Vietnam continues to be a preferred destination for investors, given its attractiveness as a strategic hub for diversifying the global supply chain.

Chief Economist of the ASEAN+3 Macroeconomic Research Office (AMRO) Hoe Ee Khor told The Hanoi Times at the launch of its quarterly update of the ASEAN+3 Regional Economic Outlook (AREO) today [January 18].

 AMRO Chief Economist Hoe Ee Khor (l) at the launch. Photo: Nguyen Tung/The Hanoi Times

According to Khor, the Vietnamese economy faced significant challenges last year and experienced a significant slowdown.

“However, it exhibited a robust rebound in the latter half of the year to reach a GDP growth of 5.1%, surpassing our initial expectations for GDP growth [4.7%],” he added.

Khor noted the economy would continue the growth momentum to hit an estimated economic expansion rate of 6%.

With the rate slightly below the official target of 6.5%, Khor pointed attributed the assessment to concerns over the export sector's recovery that displays a robust resurgence, due to sluggish external demand.

“Vietnam’s GDP growth rate remains high compared to other countries in the region,” he continued.

Meanwhile, the economist pointed out that Vietnam remains a preferred destination for investors, particularly in the context of the China+1 strategy.

Despite a slight dip to $23.2 billion in foreign direct investment (FDI) attraction compared to the previous year, the country continues to inspire optimism among investors.

Khor also pointed out that much of the investment comes from Chinese investors, given the rising costs in China.

“The attractiveness lies in Vietnam's potential to serve as a strategic platform for diversifying the global supply chain,” he noted.
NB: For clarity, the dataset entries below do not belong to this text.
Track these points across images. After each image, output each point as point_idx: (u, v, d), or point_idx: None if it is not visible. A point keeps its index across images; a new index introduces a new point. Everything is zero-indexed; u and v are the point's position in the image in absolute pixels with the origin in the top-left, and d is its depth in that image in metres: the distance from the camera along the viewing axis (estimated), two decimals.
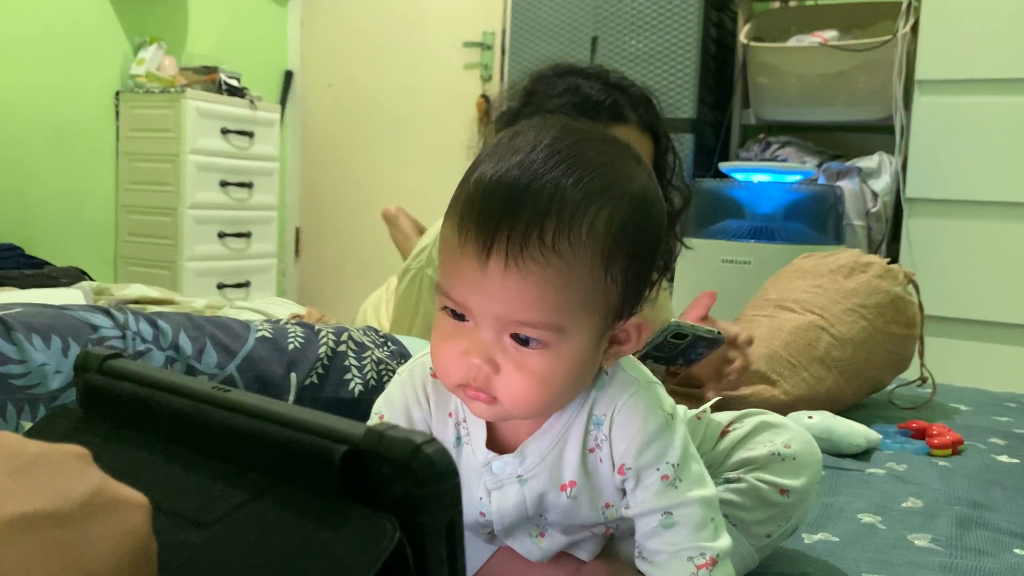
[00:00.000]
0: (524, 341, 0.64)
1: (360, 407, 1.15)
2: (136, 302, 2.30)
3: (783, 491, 0.82)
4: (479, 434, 0.73)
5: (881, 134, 2.82)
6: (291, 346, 1.15)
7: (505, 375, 0.64)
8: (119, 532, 0.34)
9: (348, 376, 1.16)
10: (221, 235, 3.34)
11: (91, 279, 2.85)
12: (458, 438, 0.74)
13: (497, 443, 0.73)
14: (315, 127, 4.18)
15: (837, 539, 0.97)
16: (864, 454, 1.31)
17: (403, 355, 1.25)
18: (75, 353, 0.97)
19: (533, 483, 0.71)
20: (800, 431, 0.86)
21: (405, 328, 1.50)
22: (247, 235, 3.45)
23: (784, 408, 1.41)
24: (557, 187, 0.62)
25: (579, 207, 0.62)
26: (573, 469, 0.71)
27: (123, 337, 1.03)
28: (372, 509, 0.37)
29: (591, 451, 0.70)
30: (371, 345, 1.22)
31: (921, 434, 1.41)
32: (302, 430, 0.40)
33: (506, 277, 0.61)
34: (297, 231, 4.22)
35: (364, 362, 1.18)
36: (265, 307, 1.62)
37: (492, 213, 0.62)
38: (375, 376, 1.18)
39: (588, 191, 0.63)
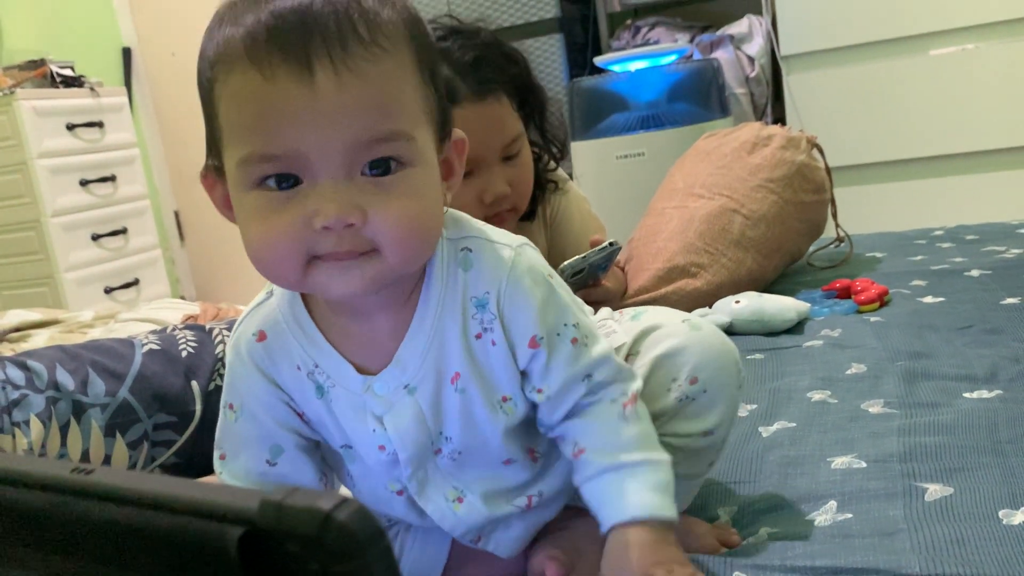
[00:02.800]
0: (382, 169, 0.55)
1: None
2: (17, 330, 2.13)
3: (705, 433, 0.72)
4: (342, 367, 0.64)
5: None
6: (184, 353, 1.05)
7: (379, 214, 0.55)
8: None
9: None
10: (95, 237, 3.13)
11: None
12: (319, 387, 0.65)
13: (365, 368, 0.64)
14: (168, 102, 3.92)
15: (794, 424, 0.95)
16: (797, 326, 1.29)
17: None
18: None
19: (423, 388, 0.64)
20: (700, 340, 0.72)
21: None
22: (123, 231, 3.23)
23: (709, 297, 1.38)
24: None
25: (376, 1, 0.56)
26: (458, 359, 0.64)
27: None
28: None
29: (478, 337, 0.63)
30: None
31: (846, 292, 1.40)
32: (186, 513, 0.32)
33: (342, 87, 0.53)
34: (176, 215, 3.99)
35: None
36: (153, 314, 1.50)
37: (290, 25, 0.53)
38: None
39: None
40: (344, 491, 0.73)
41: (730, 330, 1.29)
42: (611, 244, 1.21)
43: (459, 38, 1.14)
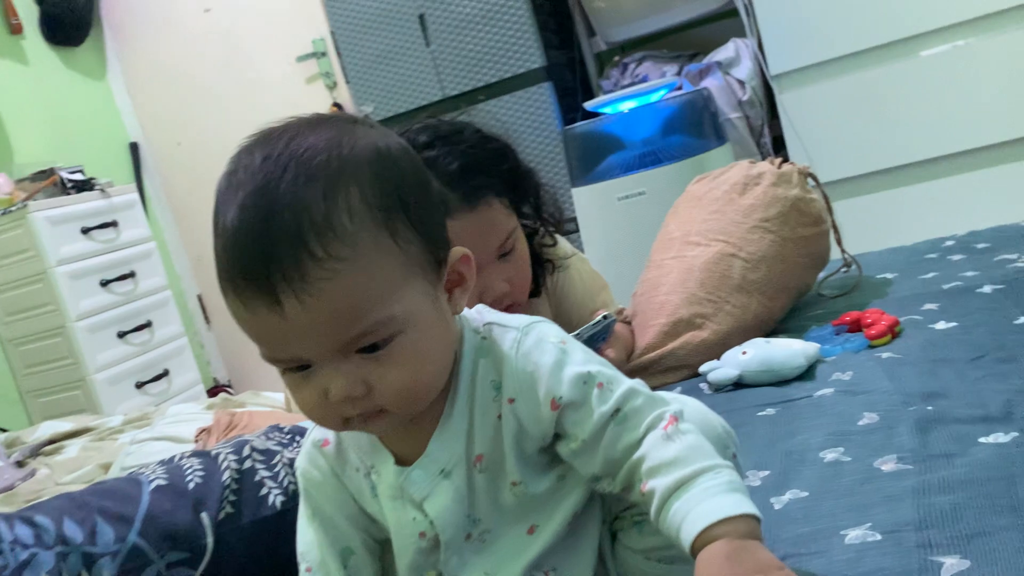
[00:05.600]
0: (372, 348, 0.62)
1: (287, 517, 1.06)
2: (51, 442, 2.17)
3: None
4: (387, 462, 0.71)
5: (728, 19, 2.77)
6: (191, 484, 1.05)
7: (378, 387, 0.63)
8: None
9: (264, 492, 1.07)
10: (121, 334, 3.18)
11: (1, 430, 2.68)
12: (372, 487, 0.72)
13: (406, 458, 0.70)
14: (179, 190, 3.99)
15: (807, 493, 0.92)
16: (808, 371, 1.27)
17: None
18: None
19: (456, 473, 0.69)
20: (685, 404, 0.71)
21: None
22: (147, 325, 3.28)
23: (717, 347, 1.36)
24: (295, 198, 0.59)
25: (327, 204, 0.60)
26: (483, 442, 0.69)
27: (0, 552, 0.92)
28: None
29: (499, 418, 0.69)
30: (278, 448, 1.12)
31: (857, 325, 1.37)
32: None
33: (308, 310, 0.59)
34: (200, 299, 4.04)
35: (276, 469, 1.10)
36: (170, 429, 1.52)
37: (254, 265, 0.60)
38: (293, 480, 1.09)
39: (326, 183, 0.60)
40: None
41: (740, 382, 1.28)
42: (605, 318, 1.20)
43: (443, 144, 1.11)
However, it is crucial to acknowledge Vietnam's vulnerability to external shocks, as evidenced by the recent downturn in the electronics cycle and manufacturing exports.
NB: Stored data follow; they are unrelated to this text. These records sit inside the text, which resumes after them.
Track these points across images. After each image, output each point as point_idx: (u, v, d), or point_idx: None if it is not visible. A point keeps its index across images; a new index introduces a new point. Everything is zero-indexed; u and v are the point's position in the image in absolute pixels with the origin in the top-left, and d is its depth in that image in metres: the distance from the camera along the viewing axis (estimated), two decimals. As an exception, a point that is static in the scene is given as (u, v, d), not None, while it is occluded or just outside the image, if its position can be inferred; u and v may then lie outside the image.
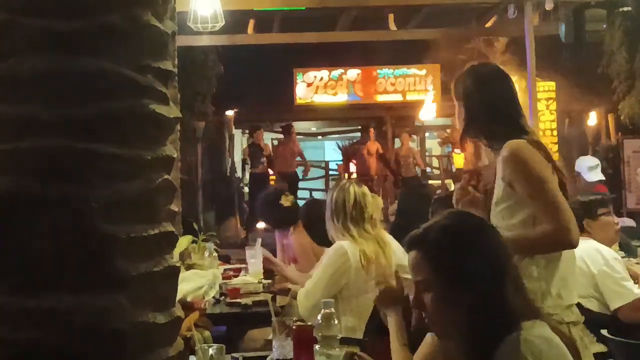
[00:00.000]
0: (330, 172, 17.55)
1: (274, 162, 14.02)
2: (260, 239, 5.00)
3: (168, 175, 2.24)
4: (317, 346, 2.61)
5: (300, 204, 5.44)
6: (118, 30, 2.11)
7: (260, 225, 8.37)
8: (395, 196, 12.97)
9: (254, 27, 11.89)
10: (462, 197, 2.94)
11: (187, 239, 4.40)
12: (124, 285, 2.04)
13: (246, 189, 15.32)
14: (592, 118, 14.88)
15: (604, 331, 3.48)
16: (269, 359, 2.84)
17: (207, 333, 3.07)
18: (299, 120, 17.09)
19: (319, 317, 2.65)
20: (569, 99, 13.02)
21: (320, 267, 3.78)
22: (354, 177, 14.20)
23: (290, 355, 2.70)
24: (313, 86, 15.63)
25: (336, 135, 19.75)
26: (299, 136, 16.05)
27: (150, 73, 2.18)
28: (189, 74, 10.55)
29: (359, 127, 16.38)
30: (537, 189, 2.66)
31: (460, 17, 12.89)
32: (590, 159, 6.93)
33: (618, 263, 3.90)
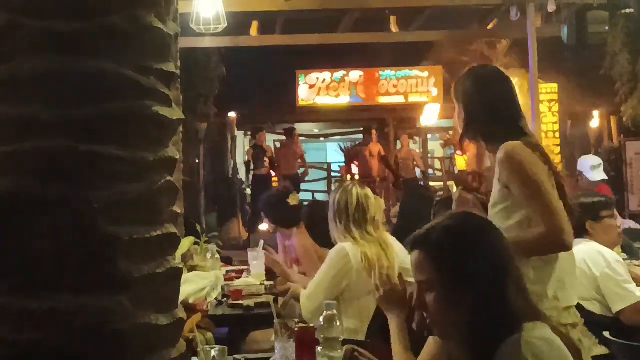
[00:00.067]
0: (333, 174, 17.54)
1: (276, 164, 14.02)
2: (262, 241, 4.99)
3: (170, 177, 2.24)
4: (319, 348, 2.61)
5: (302, 205, 5.44)
6: (119, 31, 2.11)
7: (263, 227, 8.35)
8: (397, 198, 12.97)
9: (257, 29, 11.90)
10: (461, 205, 2.96)
11: (190, 241, 4.39)
12: (126, 286, 2.04)
13: (248, 191, 15.32)
14: (595, 120, 14.89)
15: (606, 333, 3.47)
16: (271, 360, 2.84)
17: (209, 335, 3.06)
18: (301, 122, 17.11)
19: (321, 319, 2.65)
20: (571, 101, 13.03)
21: (321, 268, 3.77)
22: (357, 179, 14.19)
23: (292, 357, 2.69)
24: (315, 88, 15.61)
25: (338, 137, 19.74)
26: (301, 138, 16.04)
27: (152, 74, 2.19)
28: (191, 75, 10.57)
29: (361, 129, 16.34)
30: (532, 190, 2.65)
31: (462, 19, 12.86)
32: (592, 158, 6.87)
33: (620, 265, 3.89)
To enhance economic resilience, Vietnam should prioritize diversifying its export markets, moving away from dependence on a few countries. Additionally, there is a pressing need to ascend the value chain by shifting towards higher-value manufacturing exports.

These strategies will not only mitigate the risks associated with economic fluctuations but also position Vietnam for sustained and diversified growth in the long term, Khor suggested.

 

Positive outlook for the region

For the ASEAN+3 region (including China, Japan, and South Korea), AMRO expected an average growth forecast of 4.5%, thanks to strong domestic demand and moderating inflation.

The region is forecast to end 2023 with full-year growth of 4.4%, slightly higher than last October’s projection of 4.3%. The upward revision reflects China's higher growth of 5.2%, up from last quarter’s forecast of 5%.

Stabilizing industrial and service activities in the Chinese economy are helping to provide additional momentum for the region in 2024, alongside gradual improvement in exports to other key markets.

“The recovery in the global tech cycle is starting to be felt in the region’s export performance, especially in electronics,” said Khor. “But non-tech exports are lagging in terms of recovery, which is why recent manufacturing sentiment surveys are relatively mixed.”

Price pressures continue to recede across member economies, mirroring the trend in global commodity prices. Inflation in the ASEAN+3 region—excluding Laos and Myanmar—is forecast to moderate to 2.6% this year from an estimated 2.8% in 2023. Upside risks to inflation remain salient, however, and core inflation continues to be high in many economies. 

“Spiking global commodity prices remains the main risk to growth, but there are several other wild cards. We still cannot rule out a US recession, for one,” Khor cautioned. “The lead-up to the US election in late 2024 could also exacerbate policy uncertainty and volatility in financial markets.”  

AMRO estimates that a recession in the US and the eurozone this year could potentially halve the region’s GDP growth. The negative impact on the region’s growth would be amplified if the momentum in China’s economic recovery weakens in tandem.